Tesla might be overpriced
Even after seeing half of its market-cap wiped out in the face of political protests and falling car delivery figures, Tesla stock trades at a forward price-to-earnings ratio of 160!
This premium valuation isn’t a massive surprise for long-time shareholders. The electric vehicle (EV) business has always traded at lofty multiples as a result of its impressive growth over the last decade. However, it seems investor expectations might have gotten out of hand when looking at the share price targets from institutional investors.
While some are projecting further increases moving forward, the average consensus suggests that the share price is currently 13% overvalued. And that the fair value of the business is around $300 a share. If that’s the case, then putting £5,000 to work today might only be worth £4,350 by this time next year.
Forecasts aren’t set in stone
While analyst projects can be useful, they’re rarely accurate. Therefore, it’s certainly possible that Tesla stock may continue to grow from here. After all, the group’s ongoing refresh of its series of flagship vehicles could spark fresh interest. That’s especially so with Musk’s political involvement dying down.
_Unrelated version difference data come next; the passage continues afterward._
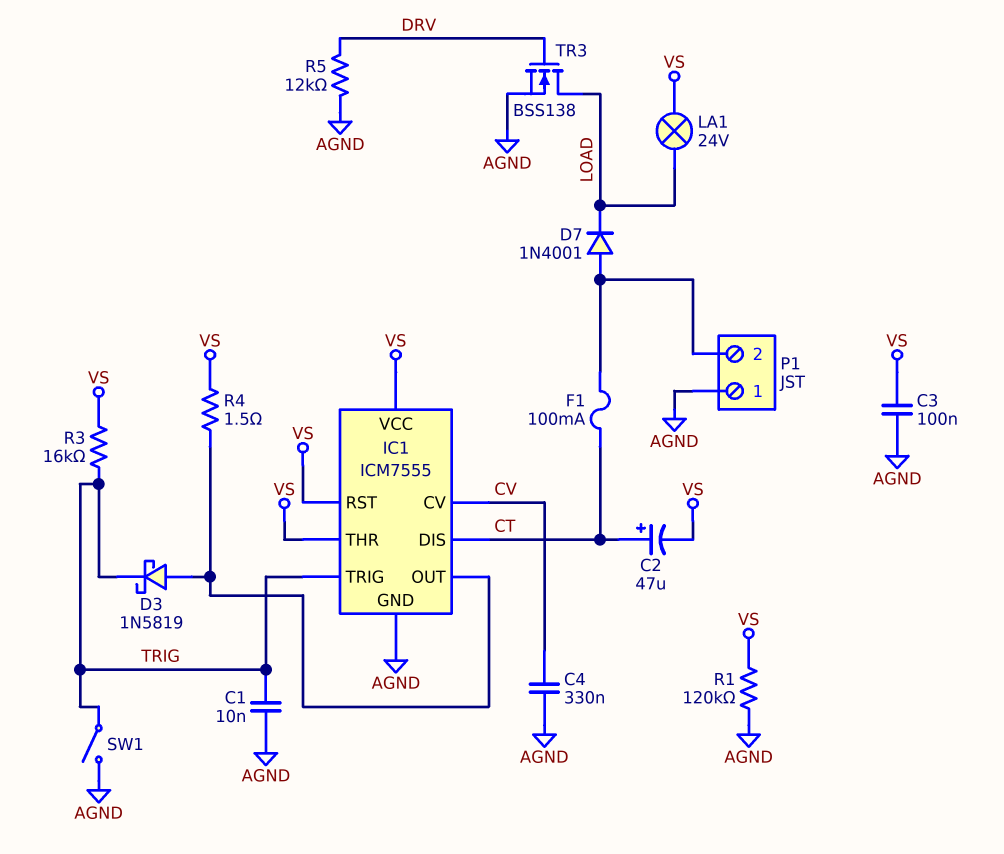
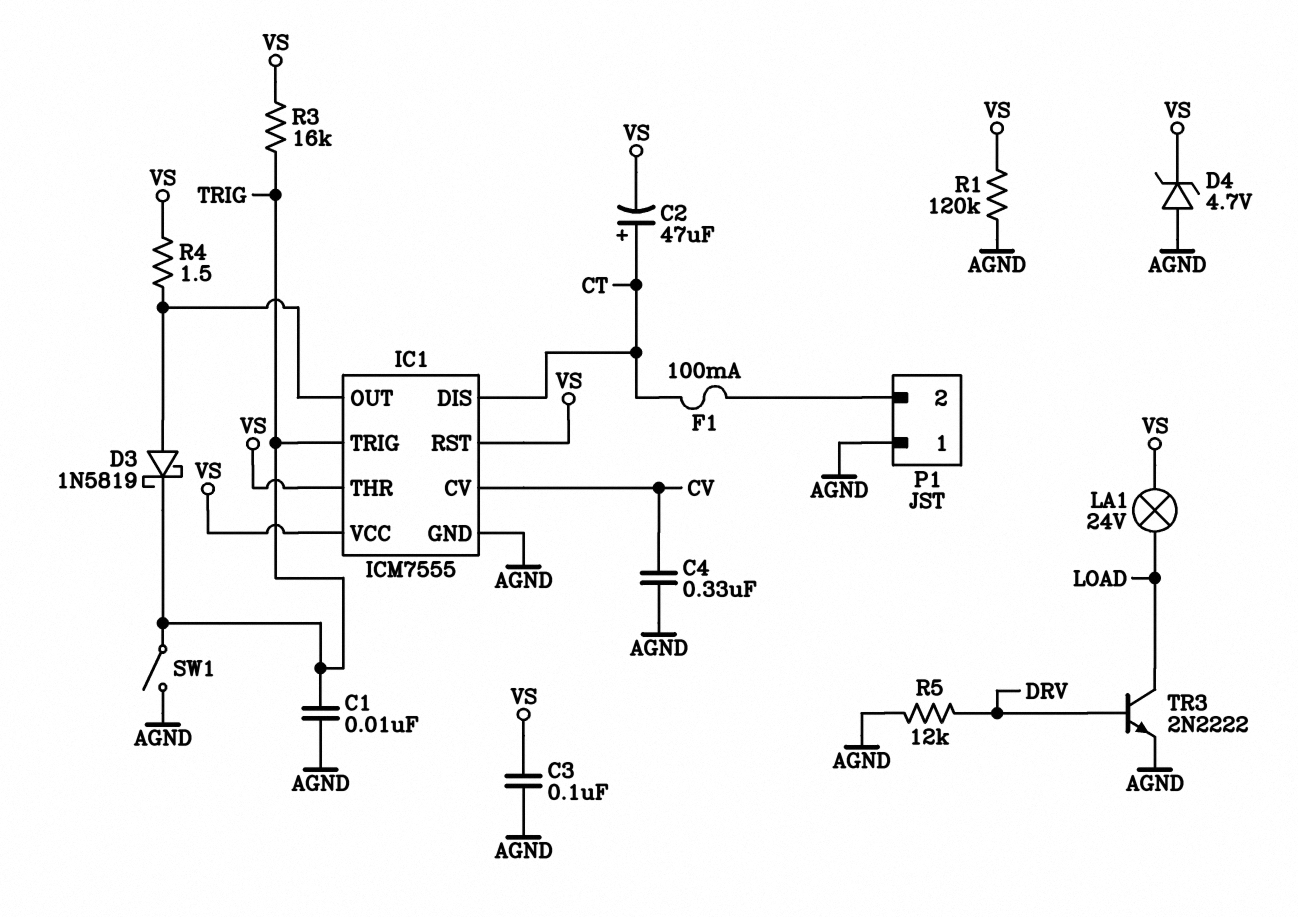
D4: none -> zener 4.7V (A AGND, K VS)
D7: diode 1N4001 (A P1/2, K LOAD) -> none
TR3: NMOS BSS138 (G DRV, D LOAD, S AGND) -> NPN 2N2222 (B DRV, C LOAD, E AGND)

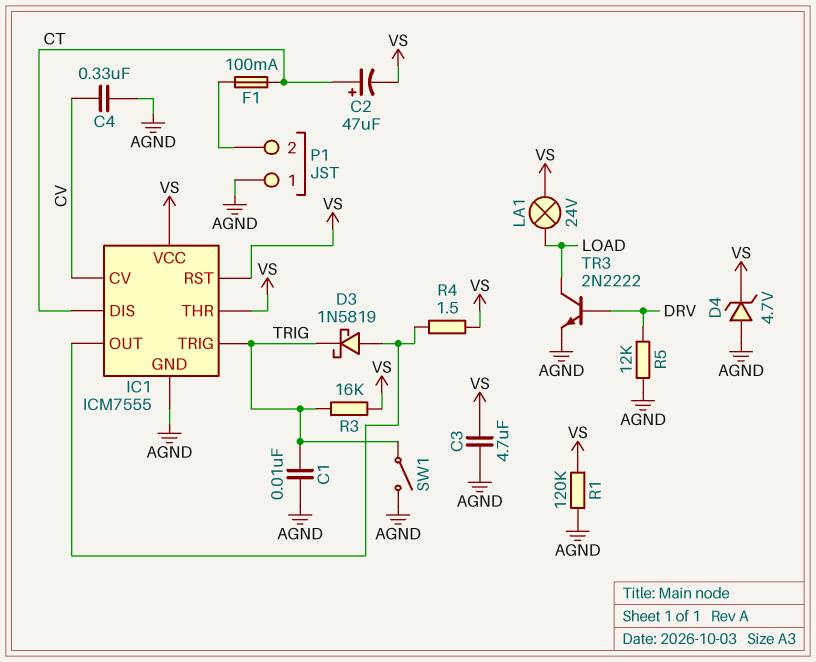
C3: 100nF (AGND, VS) -> 4.7uF (AGND, VS)

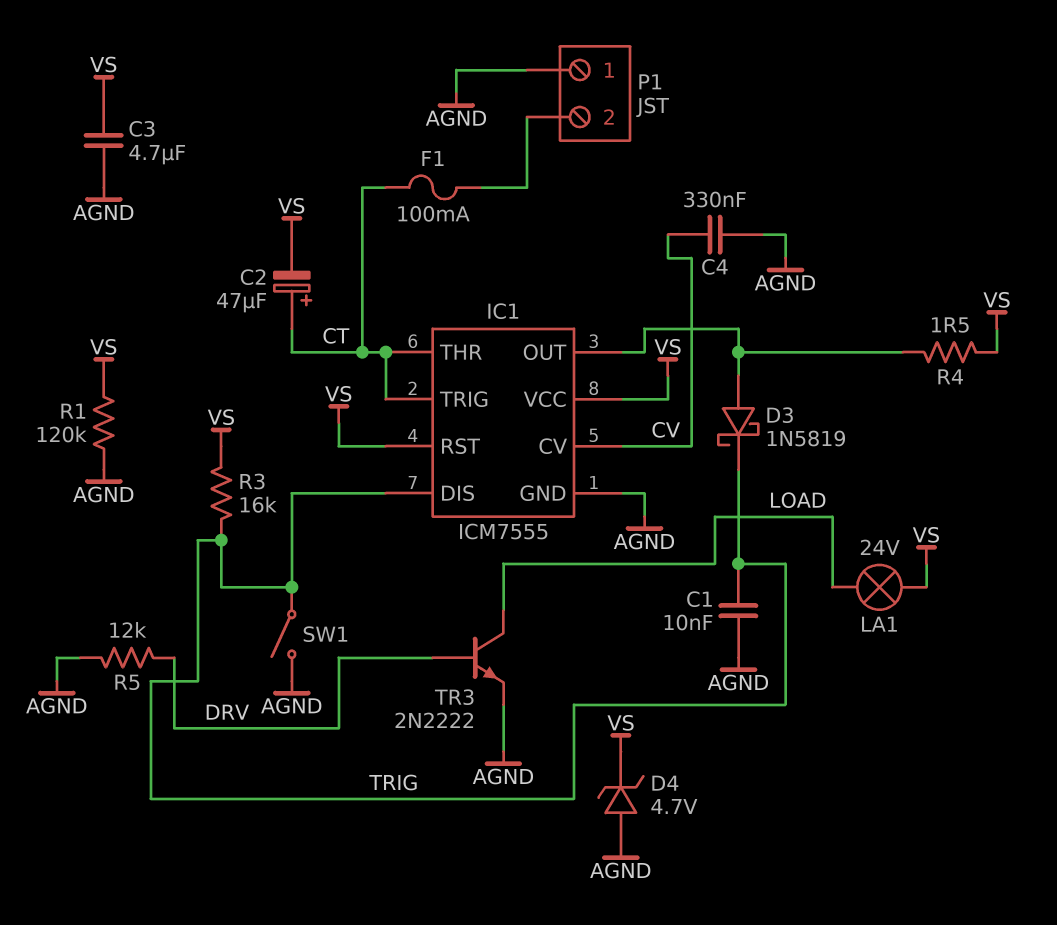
IC1 pin DIS: CT -> TRIG
IC1 pin THR: VS -> CT
IC1 pin TRIG: TRIG -> CT

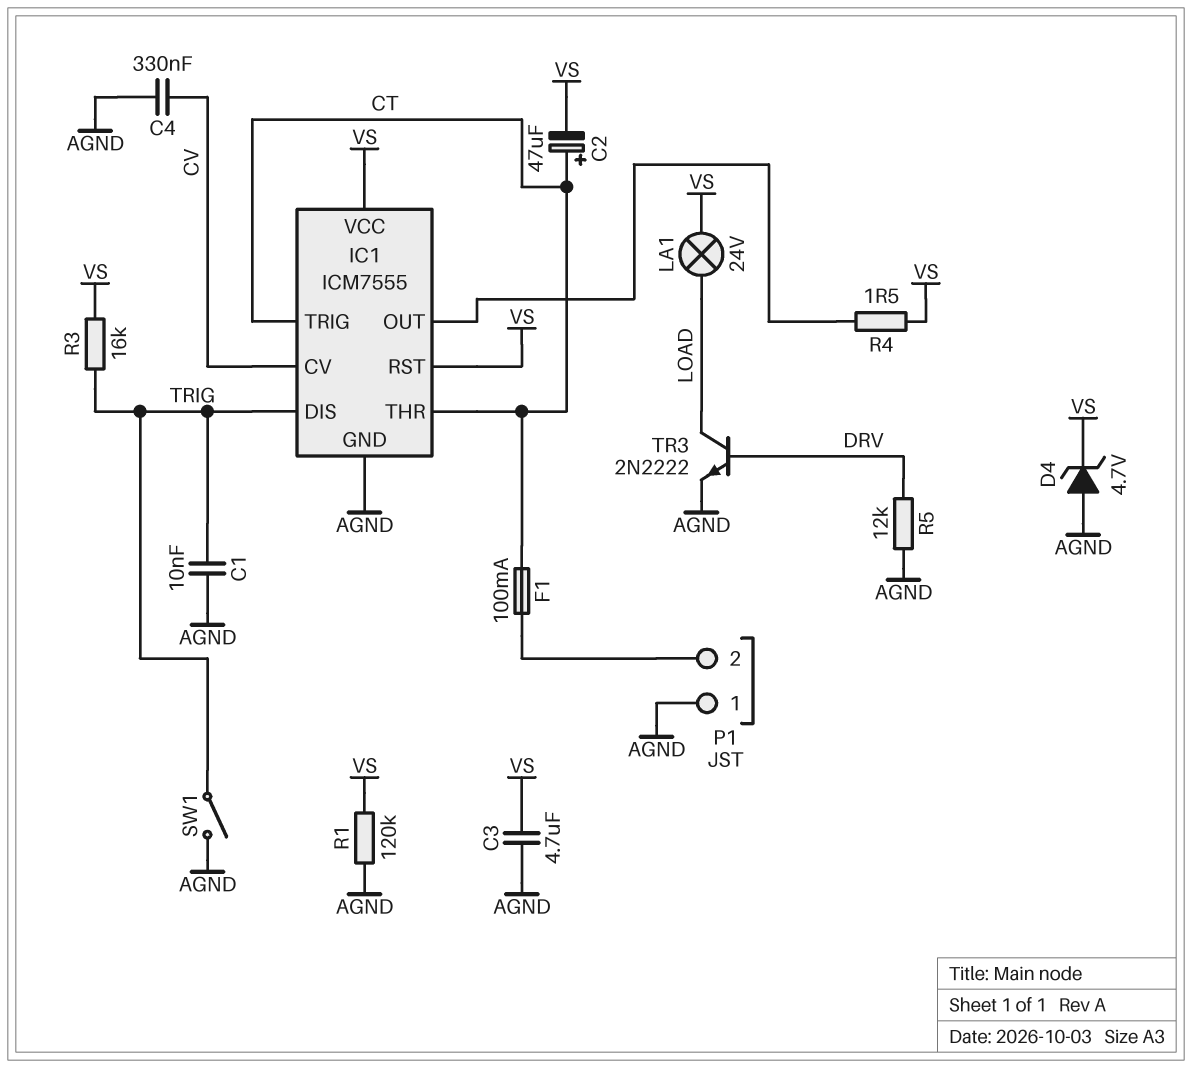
D3: schottky 1N5819 (A IC1/OUT, K TRIG) -> none

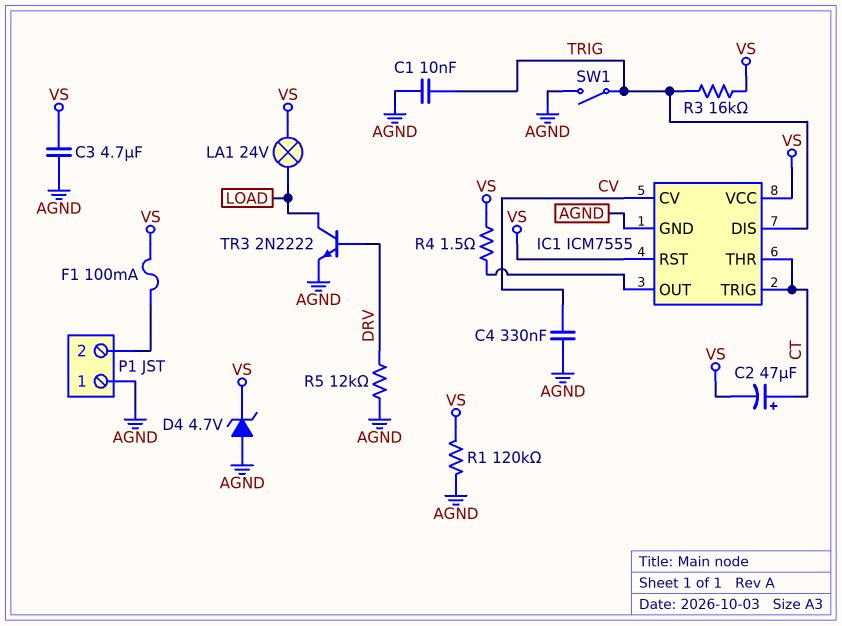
F1: 100mA (CT, P1/2) -> 100mA (P1/2, VS)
At the same time, the company’s planning to launch its affordable Model Q in June with first deliveries likely emerging around April 2026.
Providing the new EV is well-received, that could be the key for making this type of vehicle more accessible to a broader range of households. This potentially serves as a catalyst to rebound vehicle delivery numbers. And Tesla’s other ventures into automation and robotics are also on track to emerge in the coming years. So the stock price could have the potential to climb.
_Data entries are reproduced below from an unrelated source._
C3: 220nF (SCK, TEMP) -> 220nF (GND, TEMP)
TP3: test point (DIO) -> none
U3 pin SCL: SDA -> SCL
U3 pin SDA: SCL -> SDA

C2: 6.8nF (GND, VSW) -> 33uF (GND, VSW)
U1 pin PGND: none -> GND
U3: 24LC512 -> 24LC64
Having said that, the opposite could also be true. Tesla’s affordable EV is a bit late to the party. Companies like BYD in China already have affordable EV offerings that could undercut Tesla’s future car sales.
In the US, the business is partially insulated by 100% tariffs against Chinese EVs. But in Europe, the tariffs are closer to 30%, offering far less protection against its Asian rivals. And with other European car manufacturers now expanding into the EV space, local competition could further intensify pressure on Tesla’s growth trajectory.
The bottom line
All things considered, Tesla stock seems like a risky investment in 2025. There’s no denying the group’s dominant position and impressive technologies. But the valuation implies that a lot of future growth expectations have already been baked into the share price.
We’ve already seen the impact of one bad quarter of weaker vehicle deliveries. And should this repeat itself, shareholders could be in for quite a volatile ride. For now, this business is staying on my watchlist.